Download the avocado.csv dataset. You can find out more about this dataset Kaggle’s Avocado Prices page.
1. For each numeric field, what is the count and five number summary (median, 1st - 3rd quartiles, minimum and maximum)? What is the standard deviation and mean? Use the following code sample below:
df.describe()
2. Create a histogram for each numeric field. Based on the histograms, are there any signs of skewness for any of the fields? Are there any outliers? Do any columns have missing values?

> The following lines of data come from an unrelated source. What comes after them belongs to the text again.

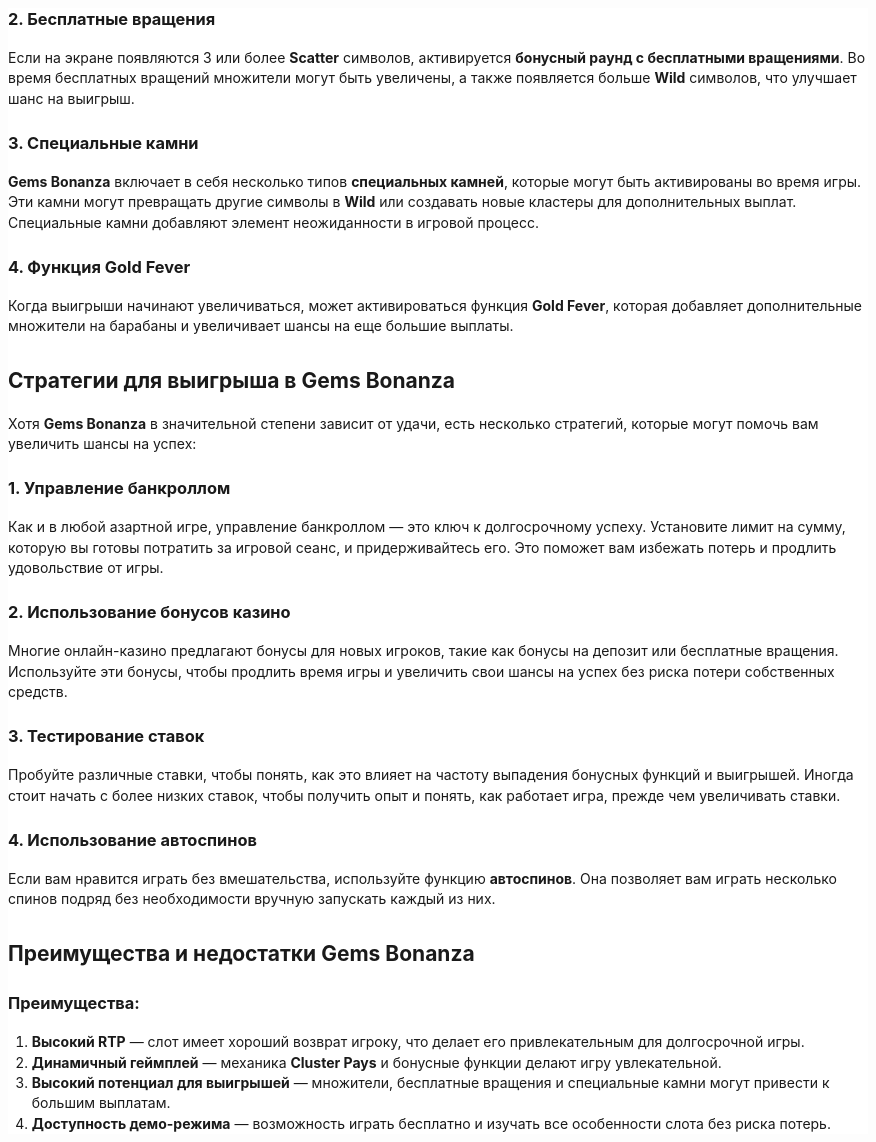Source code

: ### 2. **Бесплатные вращения**

Если на экране появляются 3 или более **Scatter** символов, активируется **бонусный раунд с бесплатными вращениями**. Во время бесплатных вращений множители могут быть увеличены, а также появляется больше **Wild** символов, что улучшает шанс на выигрыш.

### 3. **Специальные камни**

**Gems Bonanza** включает в себя несколько типов **специальных камней**, которые могут быть активированы во время игры. Эти камни могут превращать другие символы в **Wild** или создавать новые кластеры для дополнительных выплат. Специальные камни добавляют элемент неожиданности в игровой процесс.

### 4. **Функция Gold Fever**

Когда выигрыши начинают увеличиваться, может активироваться функция **Gold Fever**, которая добавляет дополнительные множители на барабаны и увеличивает шансы на еще большие выплаты.

## Стратегии для выигрыша в Gems Bonanza

Хотя **Gems Bonanza** в значительной степени зависит от удачи, есть несколько стратегий, которые могут помочь вам увеличить шансы на успех:

### 1. **Управление банкроллом**

Как и в любой азартной игре, управление банкроллом — это ключ к долгосрочному успеху. Установите лимит на сумму, которую вы готовы потратить за игровой сеанс, и придерживайтесь его. Это поможет вам избежать потерь и продлить удовольствие от игры.

### 2. **Использование бонусов казино**

Многие онлайн-казино предлагают бонусы для новых игроков, такие как бонусы на депозит или бесплатные вращения. Используйте эти бонусы, чтобы продлить время игры и увеличить свои шансы на успех без риска потери собственных средств.

### 3. **Тестирование ставок**

Пробуйте различные ставки, чтобы понять, как это влияет на частоту выпадения бонусных функций и выигрышей. Иногда стоит начать с более низких ставок, чтобы получить опыт и понять, как работает игра, прежде чем увеличивать ставки.

### 4. **Использование автоспинов**

Если вам нравится играть без вмешательства, используйте функцию **автоспинов**. Она позволяет вам играть несколько спинов подряд без необходимости вручную запускать каждый из них.

## Преимущества и недостатки Gems Bonanza

### Преимущества:

1. **Высокий RTP** — слот имеет хороший возврат игроку, что делает его привлекательным для долгосрочной игры.
2. **Динамичный геймплей** — механика **Cluster Pays** и бонусные функции делают игру увлекательной.
3. **Высокий потенциал для выигрышей** — множители, бесплатные вращения и специальные камни могут привести к большим выплатам.
4. **Доступность демо-режима** — возможность играть бесплатно и изучать все особенности слота без риска потерь.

Use the following sample code:
import matplotlib.pyplot as plt
import seaborn as sns
%matplotlib inline
sns.set(style="whitegrid")
plt.figure(figsize=(10,8))
filter_data = df.dropna(subset=['AveragePrice'])
plt.figure(figsize=(14,8))
sns.distplot(filter_data['AveragePrice'], kde=False)
3. For the categorical fields, find out how many observations fall within each type by creating a bar chart using the following sample code:
sns.set(style='darkgrid')
plt.figure(figsize=(20,10))
ax = sns.countplot(y='region', data=df)
4. Create a heat map to check relationships. Are any of the numeric fields correlated?
corr = df.corr(method='pearson')
import seaborn as sns
sns.heatmap(corr)
5. Take a look at the “Matplotlib Exercises.ipynb” file and answer the questions in the Jupyter Notebook as noted. These exercises do not require any data.
6. Submit both the MS Word document with your answers regarding the Avacado dataset and Matplotlib Exercises Jupyter Notebooks for grading.